On Thu, Apr 7, 2022 at 8:35 PM Kees Cook <keescook@xxxxxxxxxxxx> wrote:
>
> On Thu, Apr 07, 2022 at 04:43:10PM -0700, Dan Williams wrote:
> > On Thu, Apr 7, 2022 at 11:47 AM Dan Williams <dan.j.williams@xxxxxxxxx> wrote:
> > >
> > > On Wed, Apr 6, 2022 at 12:46 PM Kees Cook <keescook@xxxxxxxxxxxx> wrote:
> > > >
> > > > *thread necromancy*
> > >
> > > It's alive!
> > >
> > > >
> > > > Hi Dan,
> > > >
> > > > I'm doing a KSPP bug scrub and am reviewing
> > > > https://github.com/KSPP/linux/issues/74 again.
> > > >
> > > > Do you have a chance to look at this?

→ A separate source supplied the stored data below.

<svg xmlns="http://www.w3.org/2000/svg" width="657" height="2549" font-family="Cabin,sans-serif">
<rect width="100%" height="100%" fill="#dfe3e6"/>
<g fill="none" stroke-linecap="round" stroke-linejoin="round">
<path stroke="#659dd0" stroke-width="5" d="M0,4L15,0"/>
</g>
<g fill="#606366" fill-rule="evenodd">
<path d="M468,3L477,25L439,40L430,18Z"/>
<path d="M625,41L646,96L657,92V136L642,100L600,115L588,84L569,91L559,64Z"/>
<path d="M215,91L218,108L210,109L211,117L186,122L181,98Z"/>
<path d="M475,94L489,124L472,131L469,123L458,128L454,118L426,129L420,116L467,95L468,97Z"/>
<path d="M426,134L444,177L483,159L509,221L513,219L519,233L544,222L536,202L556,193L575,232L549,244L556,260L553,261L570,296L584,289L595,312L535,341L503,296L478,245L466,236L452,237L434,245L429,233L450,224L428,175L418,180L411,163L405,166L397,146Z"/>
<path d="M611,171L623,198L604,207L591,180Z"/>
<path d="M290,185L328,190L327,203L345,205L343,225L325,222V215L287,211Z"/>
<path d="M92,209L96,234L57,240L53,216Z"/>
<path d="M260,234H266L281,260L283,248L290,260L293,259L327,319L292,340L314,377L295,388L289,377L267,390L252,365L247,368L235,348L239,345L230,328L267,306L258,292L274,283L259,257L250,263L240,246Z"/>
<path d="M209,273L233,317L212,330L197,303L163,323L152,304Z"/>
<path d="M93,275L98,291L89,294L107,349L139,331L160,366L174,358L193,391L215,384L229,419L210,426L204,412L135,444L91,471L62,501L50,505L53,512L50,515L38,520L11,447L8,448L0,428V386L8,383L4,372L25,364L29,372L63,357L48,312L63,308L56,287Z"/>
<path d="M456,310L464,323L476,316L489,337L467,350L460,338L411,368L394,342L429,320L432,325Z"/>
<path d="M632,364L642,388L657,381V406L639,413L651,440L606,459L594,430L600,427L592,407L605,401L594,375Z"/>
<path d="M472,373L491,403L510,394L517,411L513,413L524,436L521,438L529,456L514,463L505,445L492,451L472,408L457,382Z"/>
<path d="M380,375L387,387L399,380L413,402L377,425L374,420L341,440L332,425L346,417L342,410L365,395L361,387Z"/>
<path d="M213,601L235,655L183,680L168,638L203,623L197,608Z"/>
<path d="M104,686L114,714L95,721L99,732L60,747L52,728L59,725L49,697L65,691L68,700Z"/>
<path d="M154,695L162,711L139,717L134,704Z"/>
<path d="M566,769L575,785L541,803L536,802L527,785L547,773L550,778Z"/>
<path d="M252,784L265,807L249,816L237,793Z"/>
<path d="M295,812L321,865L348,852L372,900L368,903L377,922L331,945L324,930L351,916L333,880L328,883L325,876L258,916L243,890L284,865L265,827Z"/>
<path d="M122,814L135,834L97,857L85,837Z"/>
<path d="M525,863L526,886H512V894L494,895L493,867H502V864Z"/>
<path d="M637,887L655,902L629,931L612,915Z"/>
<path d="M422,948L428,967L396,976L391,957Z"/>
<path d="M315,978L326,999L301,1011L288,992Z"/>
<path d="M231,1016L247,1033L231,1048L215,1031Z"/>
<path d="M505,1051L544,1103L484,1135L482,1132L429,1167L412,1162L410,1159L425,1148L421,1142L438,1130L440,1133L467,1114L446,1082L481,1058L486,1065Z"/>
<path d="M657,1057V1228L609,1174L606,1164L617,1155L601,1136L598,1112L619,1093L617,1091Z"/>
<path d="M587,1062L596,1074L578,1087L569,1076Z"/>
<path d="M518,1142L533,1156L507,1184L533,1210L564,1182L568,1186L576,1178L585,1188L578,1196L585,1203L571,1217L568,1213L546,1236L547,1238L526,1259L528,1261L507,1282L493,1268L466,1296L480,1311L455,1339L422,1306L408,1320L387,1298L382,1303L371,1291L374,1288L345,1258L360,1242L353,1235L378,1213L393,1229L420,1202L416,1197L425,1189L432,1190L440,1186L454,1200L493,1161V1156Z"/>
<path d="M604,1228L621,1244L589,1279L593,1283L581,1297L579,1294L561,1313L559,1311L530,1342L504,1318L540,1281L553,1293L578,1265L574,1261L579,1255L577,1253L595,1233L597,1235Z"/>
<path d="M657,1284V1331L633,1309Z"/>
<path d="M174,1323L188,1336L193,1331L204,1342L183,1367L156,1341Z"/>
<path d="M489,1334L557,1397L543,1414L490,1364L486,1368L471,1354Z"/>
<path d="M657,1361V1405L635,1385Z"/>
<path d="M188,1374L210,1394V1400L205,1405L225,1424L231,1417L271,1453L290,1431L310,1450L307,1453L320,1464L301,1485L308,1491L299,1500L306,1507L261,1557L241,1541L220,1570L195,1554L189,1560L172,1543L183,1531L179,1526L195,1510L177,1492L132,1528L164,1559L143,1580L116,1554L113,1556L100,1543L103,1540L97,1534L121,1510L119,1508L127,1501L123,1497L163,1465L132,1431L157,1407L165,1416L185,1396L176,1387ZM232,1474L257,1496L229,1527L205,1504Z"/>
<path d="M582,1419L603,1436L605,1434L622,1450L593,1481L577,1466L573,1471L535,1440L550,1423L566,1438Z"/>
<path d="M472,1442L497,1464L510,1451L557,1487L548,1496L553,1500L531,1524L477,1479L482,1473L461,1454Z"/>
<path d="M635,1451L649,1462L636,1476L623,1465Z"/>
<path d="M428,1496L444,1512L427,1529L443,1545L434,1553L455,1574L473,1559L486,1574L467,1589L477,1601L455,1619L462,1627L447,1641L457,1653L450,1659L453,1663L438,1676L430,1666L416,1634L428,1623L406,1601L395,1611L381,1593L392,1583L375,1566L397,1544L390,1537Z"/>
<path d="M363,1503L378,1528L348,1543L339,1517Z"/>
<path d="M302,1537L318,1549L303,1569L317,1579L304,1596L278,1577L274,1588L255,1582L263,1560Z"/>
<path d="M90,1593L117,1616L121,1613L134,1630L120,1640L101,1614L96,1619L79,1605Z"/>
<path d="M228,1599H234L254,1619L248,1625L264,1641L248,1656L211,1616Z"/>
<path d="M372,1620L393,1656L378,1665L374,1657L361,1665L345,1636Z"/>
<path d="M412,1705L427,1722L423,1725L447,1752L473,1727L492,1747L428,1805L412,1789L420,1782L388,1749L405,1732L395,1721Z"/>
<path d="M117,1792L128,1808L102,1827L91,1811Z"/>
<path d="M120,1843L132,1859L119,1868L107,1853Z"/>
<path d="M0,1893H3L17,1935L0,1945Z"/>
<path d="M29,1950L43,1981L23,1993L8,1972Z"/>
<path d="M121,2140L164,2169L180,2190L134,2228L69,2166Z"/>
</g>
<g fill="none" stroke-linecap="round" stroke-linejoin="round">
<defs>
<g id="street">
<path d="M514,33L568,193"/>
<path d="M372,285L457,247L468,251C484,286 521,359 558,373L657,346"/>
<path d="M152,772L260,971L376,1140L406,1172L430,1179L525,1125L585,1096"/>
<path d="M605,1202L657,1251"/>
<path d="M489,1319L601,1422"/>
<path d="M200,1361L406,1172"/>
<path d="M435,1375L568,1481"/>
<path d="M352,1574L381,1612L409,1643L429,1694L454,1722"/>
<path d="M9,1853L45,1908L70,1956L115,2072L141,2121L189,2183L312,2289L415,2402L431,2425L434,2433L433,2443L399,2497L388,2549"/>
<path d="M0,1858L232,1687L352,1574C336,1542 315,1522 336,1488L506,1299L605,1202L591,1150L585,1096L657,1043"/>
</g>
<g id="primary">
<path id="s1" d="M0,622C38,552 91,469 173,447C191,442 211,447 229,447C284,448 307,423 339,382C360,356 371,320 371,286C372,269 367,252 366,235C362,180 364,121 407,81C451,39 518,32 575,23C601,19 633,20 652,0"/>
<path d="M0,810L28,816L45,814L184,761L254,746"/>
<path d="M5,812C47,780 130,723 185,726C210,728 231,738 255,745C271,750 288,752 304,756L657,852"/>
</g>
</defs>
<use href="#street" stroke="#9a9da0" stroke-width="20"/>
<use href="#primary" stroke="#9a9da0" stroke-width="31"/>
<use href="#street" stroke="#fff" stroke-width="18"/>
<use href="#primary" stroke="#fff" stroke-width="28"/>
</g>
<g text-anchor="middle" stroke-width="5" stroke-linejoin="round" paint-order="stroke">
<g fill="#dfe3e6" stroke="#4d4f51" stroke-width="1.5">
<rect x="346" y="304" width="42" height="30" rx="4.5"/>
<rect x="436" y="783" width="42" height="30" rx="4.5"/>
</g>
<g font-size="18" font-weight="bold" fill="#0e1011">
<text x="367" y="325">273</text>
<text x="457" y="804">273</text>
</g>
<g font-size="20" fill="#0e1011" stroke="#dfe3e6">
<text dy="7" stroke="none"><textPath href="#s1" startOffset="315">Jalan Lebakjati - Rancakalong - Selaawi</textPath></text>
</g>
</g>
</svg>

I'd love a way to make mmap()
> > > > behave the same way as read() for the first meg of /dev/mem.
> > >
> > > You want 0-reads or SIGBUS when attempting to access the first 1MB?
> > >
> > > Because it sounds like what you want is instead of loudly failing with
> > > -EPERM in drivers/char/mem.c::mmap_mem() you want it to silently
> > > succeed but swap in the zero page, right? Otherwise if it's SIGBUS
> > > then IO_STRICT_DEVMEM=y + marking that span as IORESOURCE_BUSY will
> > > "Do the Right Thing (TM).".
> >
> > In other words, if IO_STRICT_DEVMEM is enabled then the enforcement is
> > already there at least for anything marked IORESOURCE_BUSY. So if
> > tools are ok with that protection today, maybe there is no need to do
> > the zero page dance. I.e. legacy tools the read(2) /dev/mem below 1MB
> > get zeroes, and apparently no tools were mmap'ing below 1MB otherwise
> > they would have complained by now? At least Fedora is shipping
> > IO_STRICT_DEVMEM these days:
> >
> > https://src.fedoraproject.org/rpms/kernel/blob/rawhide/f/kernel-x86_64-fedora.config#_2799
>
> When I try to mmap a RAM area <1MiB, mmap succeeds (range_is_allowed()
> is non-zero), so I don't think IO_STRICT_DEVMEM would trip anything
> using mmap on /dev/mem there.
>
> I am only reading 0s from there, though, but I don't see what's all
> happening. I thought maybe it was just literally unused, but even with
> CONFIG_PAGE_POISONING=y booted with page_poison=1, I still read 0s (not
> 0xaa), but I'd like to understand _why_ (i.e. I can't tell if it is
> accidentally safe, intentionally safe, or my test is bad.)
>
> For example:
>
> # cat /proc/iomem
> 00000000-00000fff : Reserved
> 00001000-0009fbff : System RAM
> 0009fc00-0009ffff : Reserved
> 000a0000-000bffff : PCI Bus 0000:00
> 000c0000-000c99ff : Video ROM
> ...
>
> If I mmap page 0, it's rejected (non-RAM). If I mmap page 1, it works,
> but it's all 0s. (Which is what I'd like, but I don't see where this is
> happening.)

I'm worried it's all zero's by luck and that the logic in
devmem_is_allowed() to return 2 is actually allowing the mmap() case
to successfully bypass STRICT_DEVMEM where read(2) would have had the
buffer cleared by the kernel.

mmap_mem() would need to walk the range and map the zero_page pfn for
all of the intersections with system-ram, but if the mapping is
writable it would need to allocate memory to prevent the zero page
from being written. If you can write to it and still see your data on
the next attempt then STRICT_DEVMEM is being bypassed.